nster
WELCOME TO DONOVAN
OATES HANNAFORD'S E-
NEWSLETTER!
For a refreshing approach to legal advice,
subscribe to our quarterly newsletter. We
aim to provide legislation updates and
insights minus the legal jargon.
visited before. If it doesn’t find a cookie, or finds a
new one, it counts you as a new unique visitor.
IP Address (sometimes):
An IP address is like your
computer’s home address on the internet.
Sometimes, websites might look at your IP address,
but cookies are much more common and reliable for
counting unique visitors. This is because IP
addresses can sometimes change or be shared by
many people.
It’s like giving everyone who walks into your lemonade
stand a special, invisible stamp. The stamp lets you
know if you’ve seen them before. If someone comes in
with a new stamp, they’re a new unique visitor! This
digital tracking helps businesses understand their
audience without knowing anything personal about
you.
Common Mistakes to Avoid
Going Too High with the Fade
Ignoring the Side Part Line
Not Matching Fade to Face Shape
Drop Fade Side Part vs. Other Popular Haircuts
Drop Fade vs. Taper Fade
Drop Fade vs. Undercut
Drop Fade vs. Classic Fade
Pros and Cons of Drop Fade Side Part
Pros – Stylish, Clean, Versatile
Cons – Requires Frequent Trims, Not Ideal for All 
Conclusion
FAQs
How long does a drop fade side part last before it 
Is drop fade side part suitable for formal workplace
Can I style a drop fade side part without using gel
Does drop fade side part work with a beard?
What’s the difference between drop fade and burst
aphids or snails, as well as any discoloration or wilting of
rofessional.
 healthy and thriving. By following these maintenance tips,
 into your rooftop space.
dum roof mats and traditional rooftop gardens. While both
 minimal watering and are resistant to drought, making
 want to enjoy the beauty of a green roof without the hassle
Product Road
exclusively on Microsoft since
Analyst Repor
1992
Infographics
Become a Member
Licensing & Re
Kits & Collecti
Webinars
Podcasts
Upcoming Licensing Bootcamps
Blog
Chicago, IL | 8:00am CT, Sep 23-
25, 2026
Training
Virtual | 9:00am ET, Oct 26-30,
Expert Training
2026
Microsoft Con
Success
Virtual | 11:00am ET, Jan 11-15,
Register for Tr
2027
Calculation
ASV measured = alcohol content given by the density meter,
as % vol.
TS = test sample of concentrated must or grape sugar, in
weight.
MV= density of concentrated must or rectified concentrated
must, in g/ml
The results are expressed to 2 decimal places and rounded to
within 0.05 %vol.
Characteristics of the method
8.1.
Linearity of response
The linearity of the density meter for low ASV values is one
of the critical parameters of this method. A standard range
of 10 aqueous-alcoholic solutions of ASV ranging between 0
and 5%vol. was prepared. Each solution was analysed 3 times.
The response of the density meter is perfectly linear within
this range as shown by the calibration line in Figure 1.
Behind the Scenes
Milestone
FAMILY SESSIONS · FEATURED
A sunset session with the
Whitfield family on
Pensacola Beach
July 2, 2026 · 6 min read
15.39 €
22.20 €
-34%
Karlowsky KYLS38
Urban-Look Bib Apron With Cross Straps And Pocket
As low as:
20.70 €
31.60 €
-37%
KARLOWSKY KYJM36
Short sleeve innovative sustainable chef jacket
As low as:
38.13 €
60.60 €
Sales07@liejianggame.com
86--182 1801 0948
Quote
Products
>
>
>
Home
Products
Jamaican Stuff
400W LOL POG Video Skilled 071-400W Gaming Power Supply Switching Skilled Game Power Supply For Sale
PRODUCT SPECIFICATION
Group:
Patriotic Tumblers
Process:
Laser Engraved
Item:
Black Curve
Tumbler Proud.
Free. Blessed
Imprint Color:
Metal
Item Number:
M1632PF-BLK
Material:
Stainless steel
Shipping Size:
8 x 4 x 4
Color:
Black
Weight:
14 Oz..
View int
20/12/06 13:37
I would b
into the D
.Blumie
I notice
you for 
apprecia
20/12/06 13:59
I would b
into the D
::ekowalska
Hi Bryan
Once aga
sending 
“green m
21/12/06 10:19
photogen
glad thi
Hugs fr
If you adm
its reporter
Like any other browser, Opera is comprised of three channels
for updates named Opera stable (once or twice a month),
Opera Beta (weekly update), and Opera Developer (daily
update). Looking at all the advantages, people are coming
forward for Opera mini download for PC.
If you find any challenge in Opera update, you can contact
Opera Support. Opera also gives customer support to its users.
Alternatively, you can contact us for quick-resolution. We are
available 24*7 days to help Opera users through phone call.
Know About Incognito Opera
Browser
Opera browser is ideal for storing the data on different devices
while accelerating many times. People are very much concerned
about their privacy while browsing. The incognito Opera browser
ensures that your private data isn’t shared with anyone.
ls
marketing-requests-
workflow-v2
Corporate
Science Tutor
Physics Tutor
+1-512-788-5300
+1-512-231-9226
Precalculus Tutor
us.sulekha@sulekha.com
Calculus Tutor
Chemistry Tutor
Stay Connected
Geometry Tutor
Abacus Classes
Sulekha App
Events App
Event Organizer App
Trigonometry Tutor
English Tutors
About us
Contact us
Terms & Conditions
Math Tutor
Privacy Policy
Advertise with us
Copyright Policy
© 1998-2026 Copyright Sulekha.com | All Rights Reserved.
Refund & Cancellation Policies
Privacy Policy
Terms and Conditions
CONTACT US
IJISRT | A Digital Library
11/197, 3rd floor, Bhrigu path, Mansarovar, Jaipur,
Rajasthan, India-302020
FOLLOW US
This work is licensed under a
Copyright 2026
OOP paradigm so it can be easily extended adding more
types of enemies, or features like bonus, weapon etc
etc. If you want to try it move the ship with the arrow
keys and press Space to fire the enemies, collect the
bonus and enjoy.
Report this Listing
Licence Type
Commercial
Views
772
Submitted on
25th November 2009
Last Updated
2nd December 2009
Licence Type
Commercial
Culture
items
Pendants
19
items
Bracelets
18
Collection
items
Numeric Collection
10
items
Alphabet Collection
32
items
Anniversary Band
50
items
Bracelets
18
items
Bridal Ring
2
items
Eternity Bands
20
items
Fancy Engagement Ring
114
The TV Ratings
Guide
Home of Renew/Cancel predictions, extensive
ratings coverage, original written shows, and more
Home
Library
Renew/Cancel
● ● ● ● ● ● ●
▶ **Exercise details**:
Please reproduce the material above with every "items" changed to "products", leaving everything else untouched.

▶ **Result below**:
nster
WELCOME TO DONOVAN
OATES HANNAFORD'S E-
NEWSLETTER!
For a refreshing approach to legal advice,
subscribe to our quarterly newsletter. We
aim to provide legislation updates and
insights minus the legal jargon.
visited before. If it doesn’t find a cookie, or finds a
new one, it counts you as a new unique visitor.
IP Address (sometimes):
An IP address is like your
computer’s home address on the internet.
Sometimes, websites might look at your IP address,
but cookies are much more common and reliable for
counting unique visitors. This is because IP
addresses can sometimes change or be shared by
many people.
It’s like giving everyone who walks into your lemonade
stand a special, invisible stamp. The stamp lets you
know if you’ve seen them before. If someone comes in
with a new stamp, they’re a new unique visitor! This
digital tracking helps businesses understand their
audience without knowing anything personal about
you.
Common Mistakes to Avoid
Going Too High with the Fade
Ignoring the Side Part Line
Not Matching Fade to Face Shape
Drop Fade Side Part vs. Other Popular Haircuts
Drop Fade vs. Taper Fade
Drop Fade vs. Undercut
Drop Fade vs. Classic Fade
Pros and Cons of Drop Fade Side Part
Pros – Stylish, Clean, Versatile
Cons – Requires Frequent Trims, Not Ideal for All 
Conclusion
FAQs
How long does a drop fade side part last before it 
Is drop fade side part suitable for formal workplace
Can I style a drop fade side part without using gel
Does drop fade side part work with a beard?
What’s the difference between drop fade and burst
aphids or snails, as well as any discoloration or wilting of
rofessional.
 healthy and thriving. By following these maintenance tips,
 into your rooftop space.
dum roof mats and traditional rooftop gardens. While both
 minimal watering and are resistant to drought, making
 want to enjoy the beauty of a green roof without the hassle
Product Road
exclusively on Microsoft since
Analyst Repor
1992
Infographics
Become a Member
Licensing & Re
Kits & Collecti
Webinars
Podcasts
Upcoming Licensing Bootcamps
Blog
Chicago, IL | 8:00am CT, Sep 23-
25, 2026
Training
Virtual | 9:00am ET, Oct 26-30,
Expert Training
2026
Microsoft Con
Success
Virtual | 11:00am ET, Jan 11-15,
Register for Tr
2027
Calculation
ASV measured = alcohol content given by the density meter,
as % vol.
TS = test sample of concentrated must or grape sugar, in
weight.
MV= density of concentrated must or rectified concentrated
must, in g/ml
The results are expressed to 2 decimal places and rounded to
within 0.05 %vol.
Characteristics of the method
8.1.
Linearity of response
The linearity of the density meter for low ASV values is one
of the critical parameters of this method. A standard range
of 10 aqueous-alcoholic solutions of ASV ranging between 0
and 5%vol. was prepared. Each solution was analysed 3 times.
The response of the density meter is perfectly linear within
this range as shown by the calibration line in Figure 1.
Behind the Scenes
Milestone
FAMILY SESSIONS · FEATURED
A sunset session with the
Whitfield family on
Pensacola Beach
July 2, 2026 · 6 min read
15.39 €
22.20 €
-34%
Karlowsky KYLS38
Urban-Look Bib Apron With Cross Straps And Pocket
As low as:
20.70 €
31.60 €
-37%
KARLOWSKY KYJM36
Short sleeve innovative sustainable chef jacket
As low as:
38.13 €
60.60 €
Sales07@liejianggame.com
86--182 1801 0948
Quote
Products
>
>
>
Home
Products
Jamaican Stuff
400W LOL POG Video Skilled 071-400W Gaming Power Supply Switching Skilled Game Power Supply For Sale
PRODUCT SPECIFICATION
Group:
Patriotic Tumblers
Process:
Laser Engraved
Item:
Black Curve
Tumbler Proud.
Free. Blessed
Imprint Color:
Metal
Item Number:
M1632PF-BLK
Material:
Stainless steel
Shipping Size:
8 x 4 x 4
Color:
Black
Weight:
14 Oz..
View int
20/12/06 13:37
I would b
into the D
.Blumie
I notice
you for 
apprecia
20/12/06 13:59
I would b
into the D
::ekowalska
Hi Bryan
Once aga
sending 
“green m
21/12/06 10:19
photogen
glad thi
Hugs fr
If you adm
its reporter
Like any other browser, Opera is comprised of three channels
for updates named Opera stable (once or twice a month),
Opera Beta (weekly update), and Opera Developer (daily
update). Looking at all the advantages, people are coming
forward for Opera mini download for PC.
If you find any challenge in Opera update, you can contact
Opera Support. Opera also gives customer support to its users.
Alternatively, you can contact us for quick-resolution. We are
available 24*7 days to help Opera users through phone call.
Know About Incognito Opera
Browser
Opera browser is ideal for storing the data on different devices
while accelerating many times. People are very much concerned
about their privacy while browsing. The incognito Opera browser
ensures that your private data isn’t shared with anyone.
ls
marketing-requests-
workflow-v2
Corporate
Science Tutor
Physics Tutor
+1-512-788-5300
+1-512-231-9226
Precalculus Tutor
us.sulekha@sulekha.com
Calculus Tutor
Chemistry Tutor
Stay Connected
Geometry Tutor
Abacus Classes
Sulekha App
Events App
Event Organizer App
Trigonometry Tutor
English Tutors
About us
Contact us
Terms & Conditions
Math Tutor
Privacy Policy
Advertise with us
Copyright Policy
© 1998-2026 Copyright Sulekha.com | All Rights Reserved.
Refund & Cancellation Policies
Privacy Policy
Terms and Conditions
CONTACT US
IJISRT | A Digital Library
11/197, 3rd floor, Bhrigu path, Mansarovar, Jaipur,
Rajasthan, India-302020
FOLLOW US
This work is licensed under a
Copyright 2026
OOP paradigm so it can be easily extended adding more
types of enemies, or features like bonus, weapon etc
etc. If you want to try it move the ship with the arrow
keys and press Space to fire the enemies, collect the
bonus and enjoy.
Report this Listing
Licence Type
Commercial
Views
772
Submitted on
25th November 2009
Last Updated
2nd December 2009
Licence Type
Commercial
Culture
products
Pendants
19
products
Bracelets
18
Collection
products
Numeric Collection
10
products
Alphabet Collection
32
products
Anniversary Band
50
products
Bracelets
18
products
Bridal Ring
2
products
Eternity Bands
20
products
Fancy Engagement Ring
114
The TV Ratings
Guide
Home of Renew/Cancel predictions, extensive
ratings coverage, original written shows, and more
Home
Library
Renew/Cancel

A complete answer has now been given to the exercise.